Engineering notes, by Steve Petersen

Engineering students should develop the useful and practical habit of keeping orderly engineering notes as a prelude to acceptable professional practice. In industry such notes are typically bound with numbered pages and often require signatures. Formally, they are legally required in any potentially patentable R&D work. Informally, they are quite valuable to providing us with documentation on any worthy engineering work that we might be engaged in. For this latter point, which is the perspective taken in this course, it does not mean that they necessarily be neat or even particularly readable, i.e., to someone else besides you (in the somewhat artificial context of our class, though, they should be readable by your instructors). It does, however, mean some form of technical notes (whether done in a "lab setting" or not) where a chronologically traceable record was kept of what you thought about, perhaps scribbling ideas, equations, schematics, taking data etc., that eventually led to a final acceptable engineering solution to a particular problem being worked out. Therefore, all design details, schematics and experimental results will be imbedded in them.

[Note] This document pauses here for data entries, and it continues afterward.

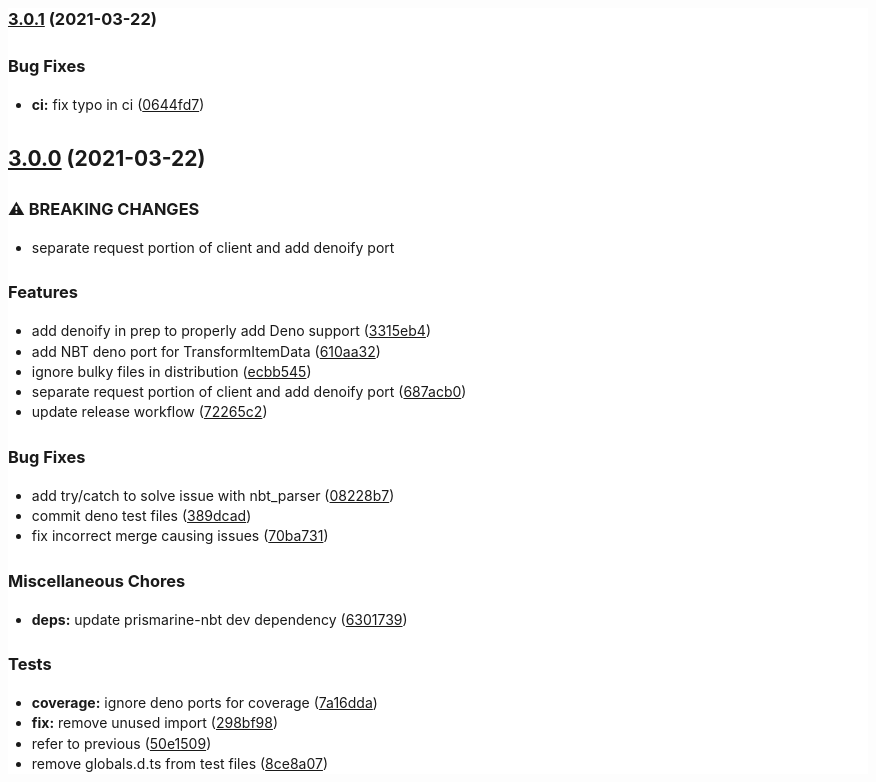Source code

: ### [3.0.1](https://github.com/zikeji/node-hypixel/compare/v3.0.0...v3.0.1) (2021-03-22)


### Bug Fixes

* **ci:** fix typo in ci ([0644fd7](https://github.com/zikeji/node-hypixel/commit/0644fd743cb850bbefd6510708d8b7d67ea089c5))

## [3.0.0](https://github.com/zikeji/node-hypixel/compare/v2.2.3...v3.0.0) (2021-03-22)


### ⚠ BREAKING CHANGES

* separate request portion of client and add denoify port

### Features

* add denoify in prep to properly add Deno support ([3315eb4](https://github.com/zikeji/node-hypixel/commit/3315eb4882a464265e9bd2fd700701bf37eb065c))
* add NBT deno port for TransformItemData ([610aa32](https://github.com/zikeji/node-hypixel/commit/610aa32049715acaa4bb8d7e2db11752f29f5851))
* ignore bulky files in distribution ([ecbb545](https://github.com/zikeji/node-hypixel/commit/ecbb545aef7f93080de1ec13203ba67bf753eeb0))
* separate request portion of client and add denoify port ([687acb0](https://github.com/zikeji/node-hypixel/commit/687acb056f03f5cc59548bba3bf2295a938ad603))
* update release workflow ([72265c2](https://github.com/zikeji/node-hypixel/commit/72265c2010b76b3704bae7f6bc253d42d3282663))


### Bug Fixes

* add try/catch to solve issue with nbt_parser ([08228b7](https://github.com/zikeji/node-hypixel/commit/08228b7a260281d7767c22f5f82f07eba32292b3))
* commit deno test files ([389dcad](https://github.com/zikeji/node-hypixel/commit/389dcadab7bf5e5e9b90908a5d45264a65a70ae1))
* fix incorrect merge causing issues ([70ba731](https://github.com/zikeji/node-hypixel/commit/70ba7311ae9e12cd318d5a8c83c6ec0824d64835))


### Miscellaneous Chores

* **deps:** update prismarine-nbt dev dependency ([6301739](https://github.com/zikeji/node-hypixel/commit/6301739b1f8383673c701a625a10c33fdbbe227f))


### Tests

* **coverage:** ignore deno ports for coverage ([7a16dda](https://github.com/zikeji/node-hypixel/commit/7a16dda1d81de5b5973ef0b456fd158c2e1049eb))
* **fix:** remove unused import ([298bf98](https://github.com/zikeji/node-hypixel/commit/298bf981dcee1d35b1bb90c28865c23715ab8a8b))
* refer to previous ([50e1509](https://github.com/zikeji/node-hypixel/commit/50e15099f2bda10bc13f19489a3bbc8c8febe916))
* remove globals.d.ts from test files ([8ce8a07](https://github.com/zikeji/node-hypixel/commit/8ce8a075dba1c05acb31731f862e051a23225f70))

For our purposes the format will be quite simple: each page must have your name, date, topic and a page number in the upper right corner; successive pages following the first in an obvious sequence can be abbreviated for brevity. A useful scheme is one where notes pertaining to the same topic in a series all have the same date, your initials and appropriate page number. If you have never done this, a good way to start is to set up a section of loose leaf notes dedicated solely to this purpose. If you want to use a bound notebook, it should be at least 8 1/2 by 11 inch size or larger. Any notes you make to work on a given lab assignment - inside or outside of lab - should be written, scribbled, symbolized or thought about here. Be especially conscientious at keeping the upper right corner information filled in as you go along. If you have never done this before, learning to keep good engineering notes requires some initial discipline. Remember, they are not an end in themselves. They must, however, be complete and adequately support all work in this lab.